# [EXTRACT]
┄┄┄┄┄┄┄┄┄┄

1. Long commute got you down? Metrosha the metro station robot is sure to give you a boost – and if you’re lucky, a wink. Maybe he’ll even transform his LED eyeballs into hearts. Those are just a few of Metrosha’s charms: he’s also got a touch-screen on his chest and the ability to answer simple questions, recognize names and faces, and take and print pictures. Introduced by the Moscow Metro to lift riders’ moods, Metrosha will grace stations around Moscow on holidays and special occasions.
2. At long last: Moscow is building a multi-billion-ruble dance complex for acrobatic rock & roll, and it’s going to be run by a Kremlin official with family ties to Russia's new National Guard – which some call Putin’s private army. Haven’t heard of acrobatic rock & roll? It’s only the favorite sport of Katerina Tikhonova, rumored to be President Vladimir Putin’s youngest daughter (though he’s notoriously silent about his family). Where Putin leads in politics, Tikhonova triumphs in cutting a rug.
3. On March 1, Russia celebrates World Cat Day. And you know what that means: a whole day of looking at cat memes and not having to feel guilty about it. The Moscow Cat Museum unofficially heralded March 1 as Cat Day in 2004, and Russians have celebrated their feline friends on that day ever since. Other countries celebrate Cat Day on August 8, the date chosen by the International Fund for Animal Welfare (IFAW) and other animal rights groups. Whichever day you prefer, any excuse to click through cat pics.
In Odder News
Russia may have a law criminalizing so-called “gay propaganda,” but it still has a vibrant – if underground – LGBT community, including drag queen performers like Mona Pepperoni, Vladislav Mamyshev-Monro, and the Birds of Paradise drag collective. For some it’s immoral; for other it’s a mode of expression. But as a political statement and a counter-culture art form, it’s a self-labeled “freak party” worth reading about.
Quote of the Week
“It’s easier for people to be hidden and not stick their necks out. It’s self-defense.”
—Grigory Zaritovsky, aka drag performer “Mona Pepperoni,” on drag as an aesthetic practice most performers prefer to keep separate from political activism.

┄┄┄┄┄┄┄┄┄┄

# [RECORD EXCERPTS]
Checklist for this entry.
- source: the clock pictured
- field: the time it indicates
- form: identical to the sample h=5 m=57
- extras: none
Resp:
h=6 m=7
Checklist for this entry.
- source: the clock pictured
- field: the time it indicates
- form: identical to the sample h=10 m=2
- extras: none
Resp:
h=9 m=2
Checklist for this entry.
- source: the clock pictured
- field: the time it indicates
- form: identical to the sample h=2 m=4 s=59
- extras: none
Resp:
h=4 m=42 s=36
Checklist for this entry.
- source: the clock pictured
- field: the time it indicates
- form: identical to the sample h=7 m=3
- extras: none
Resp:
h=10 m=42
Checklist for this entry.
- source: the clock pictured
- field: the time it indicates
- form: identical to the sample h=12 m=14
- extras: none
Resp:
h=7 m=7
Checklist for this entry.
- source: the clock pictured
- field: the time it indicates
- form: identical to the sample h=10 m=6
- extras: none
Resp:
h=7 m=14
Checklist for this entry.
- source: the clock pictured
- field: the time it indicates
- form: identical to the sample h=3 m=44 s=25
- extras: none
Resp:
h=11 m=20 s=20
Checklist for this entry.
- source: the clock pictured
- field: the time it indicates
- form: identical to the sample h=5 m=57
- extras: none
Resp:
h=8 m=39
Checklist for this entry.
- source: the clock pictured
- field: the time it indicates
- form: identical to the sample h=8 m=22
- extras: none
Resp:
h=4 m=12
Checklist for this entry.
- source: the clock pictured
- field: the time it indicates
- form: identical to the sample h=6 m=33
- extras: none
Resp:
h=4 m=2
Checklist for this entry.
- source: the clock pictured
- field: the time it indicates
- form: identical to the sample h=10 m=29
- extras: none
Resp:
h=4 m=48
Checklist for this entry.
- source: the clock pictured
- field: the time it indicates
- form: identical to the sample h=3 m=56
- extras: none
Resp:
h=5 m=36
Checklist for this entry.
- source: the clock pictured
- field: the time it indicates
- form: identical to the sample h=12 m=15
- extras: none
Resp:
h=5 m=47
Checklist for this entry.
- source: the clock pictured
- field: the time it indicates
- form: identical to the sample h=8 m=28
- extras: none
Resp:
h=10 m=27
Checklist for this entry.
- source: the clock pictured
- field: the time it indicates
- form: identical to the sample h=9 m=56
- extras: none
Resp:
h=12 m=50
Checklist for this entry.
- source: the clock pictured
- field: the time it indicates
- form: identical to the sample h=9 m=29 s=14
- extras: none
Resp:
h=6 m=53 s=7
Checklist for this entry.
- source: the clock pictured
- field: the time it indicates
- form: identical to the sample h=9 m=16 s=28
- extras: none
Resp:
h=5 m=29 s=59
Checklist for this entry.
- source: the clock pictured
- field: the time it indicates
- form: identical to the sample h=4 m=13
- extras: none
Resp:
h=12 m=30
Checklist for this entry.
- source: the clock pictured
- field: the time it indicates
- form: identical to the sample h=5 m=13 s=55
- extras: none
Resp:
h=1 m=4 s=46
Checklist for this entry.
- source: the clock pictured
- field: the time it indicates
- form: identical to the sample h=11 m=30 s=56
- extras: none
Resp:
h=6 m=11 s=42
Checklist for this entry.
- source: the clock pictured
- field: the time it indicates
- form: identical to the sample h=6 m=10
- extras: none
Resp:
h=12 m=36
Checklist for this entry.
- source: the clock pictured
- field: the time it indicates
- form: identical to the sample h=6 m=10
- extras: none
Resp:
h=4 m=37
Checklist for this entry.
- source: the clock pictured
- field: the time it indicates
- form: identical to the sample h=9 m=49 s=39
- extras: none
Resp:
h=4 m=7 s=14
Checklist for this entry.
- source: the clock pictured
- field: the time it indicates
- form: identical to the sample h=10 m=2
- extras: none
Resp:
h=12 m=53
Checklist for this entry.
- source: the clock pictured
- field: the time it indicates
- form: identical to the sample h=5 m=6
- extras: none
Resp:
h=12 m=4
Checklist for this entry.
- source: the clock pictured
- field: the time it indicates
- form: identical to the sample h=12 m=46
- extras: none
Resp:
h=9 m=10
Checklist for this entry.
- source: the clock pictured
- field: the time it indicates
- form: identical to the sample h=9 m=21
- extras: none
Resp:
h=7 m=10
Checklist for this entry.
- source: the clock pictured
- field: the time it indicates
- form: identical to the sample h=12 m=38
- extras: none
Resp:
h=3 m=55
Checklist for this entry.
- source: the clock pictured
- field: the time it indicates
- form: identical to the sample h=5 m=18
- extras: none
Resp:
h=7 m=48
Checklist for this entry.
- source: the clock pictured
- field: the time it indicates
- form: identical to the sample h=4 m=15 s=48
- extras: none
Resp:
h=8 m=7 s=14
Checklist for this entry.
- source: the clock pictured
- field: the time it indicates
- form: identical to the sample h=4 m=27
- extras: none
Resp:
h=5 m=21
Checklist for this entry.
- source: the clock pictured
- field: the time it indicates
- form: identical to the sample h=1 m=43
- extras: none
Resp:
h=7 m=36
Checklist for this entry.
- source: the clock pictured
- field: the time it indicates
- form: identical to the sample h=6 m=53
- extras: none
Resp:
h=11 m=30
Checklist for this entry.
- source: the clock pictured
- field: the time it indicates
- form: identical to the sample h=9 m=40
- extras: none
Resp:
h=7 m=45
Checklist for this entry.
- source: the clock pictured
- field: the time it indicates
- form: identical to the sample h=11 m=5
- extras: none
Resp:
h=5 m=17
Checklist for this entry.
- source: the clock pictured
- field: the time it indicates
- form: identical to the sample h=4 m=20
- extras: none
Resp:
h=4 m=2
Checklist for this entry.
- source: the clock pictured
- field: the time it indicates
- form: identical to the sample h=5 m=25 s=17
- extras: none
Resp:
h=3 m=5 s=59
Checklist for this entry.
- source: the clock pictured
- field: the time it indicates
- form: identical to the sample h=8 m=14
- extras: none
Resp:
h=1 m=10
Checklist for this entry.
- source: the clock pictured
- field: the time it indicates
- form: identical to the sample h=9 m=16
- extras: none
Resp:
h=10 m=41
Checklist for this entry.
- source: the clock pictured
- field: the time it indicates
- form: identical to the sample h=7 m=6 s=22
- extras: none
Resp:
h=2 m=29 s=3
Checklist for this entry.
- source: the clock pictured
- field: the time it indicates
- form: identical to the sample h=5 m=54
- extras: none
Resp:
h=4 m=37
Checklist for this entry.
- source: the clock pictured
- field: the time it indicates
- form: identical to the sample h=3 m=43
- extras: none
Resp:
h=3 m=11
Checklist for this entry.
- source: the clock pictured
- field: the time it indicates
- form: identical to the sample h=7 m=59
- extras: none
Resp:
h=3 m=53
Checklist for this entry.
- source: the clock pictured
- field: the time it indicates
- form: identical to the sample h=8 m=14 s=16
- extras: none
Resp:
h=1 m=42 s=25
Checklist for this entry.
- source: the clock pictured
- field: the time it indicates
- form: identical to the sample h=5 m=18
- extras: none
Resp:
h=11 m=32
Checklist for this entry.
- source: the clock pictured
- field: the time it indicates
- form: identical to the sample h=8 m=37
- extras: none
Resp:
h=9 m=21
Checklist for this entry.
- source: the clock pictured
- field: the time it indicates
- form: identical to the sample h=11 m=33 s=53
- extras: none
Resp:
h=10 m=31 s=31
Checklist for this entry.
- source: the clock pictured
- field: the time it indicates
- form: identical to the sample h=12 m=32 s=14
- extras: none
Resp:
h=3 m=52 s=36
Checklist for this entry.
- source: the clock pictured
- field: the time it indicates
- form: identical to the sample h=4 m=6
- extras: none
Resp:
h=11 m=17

┄┄┄┄┄┄┄┄┄┄

# [PROMPT 1]
From the roundup, copy the passage starting with "In Odder News" and going on through "from political activism.".
# [PROMPT 2]
Answer these questions from the roundup:
(a) Which sport is Moscow's new dance complex being built for?
(b) In what year did the Moscow Cat Museum first herald March 1 as Cat Day?
(c) Under what stage name does Grigory Zaritovsky perform?

# [RESPONSE 1]
In Odder News
Russia may have a law criminalizing so-called “gay propaganda,” but it still has a vibrant – if underground – LGBT community, including drag queen performers like Mona Pepperoni, Vladislav Mamyshev-Monro, and the Birds of Paradise drag collective. For some it’s immoral; for other it’s a mode of expression. But as a political statement and a counter-culture art form, it’s a self-labeled “freak party” worth reading about.
Quote of the Week
“It’s easier for people to be hidden and not stick their necks out. It’s self-defense.”
—Grigory Zaritovsky, aka drag performer “Mona Pepperoni,” on drag as an aesthetic practice most performers prefer to keep separate from political activism.

# [RESPONSE 2]
(a) Acrobatic rock & roll
(b) 2004
(c) Mona Pepperoni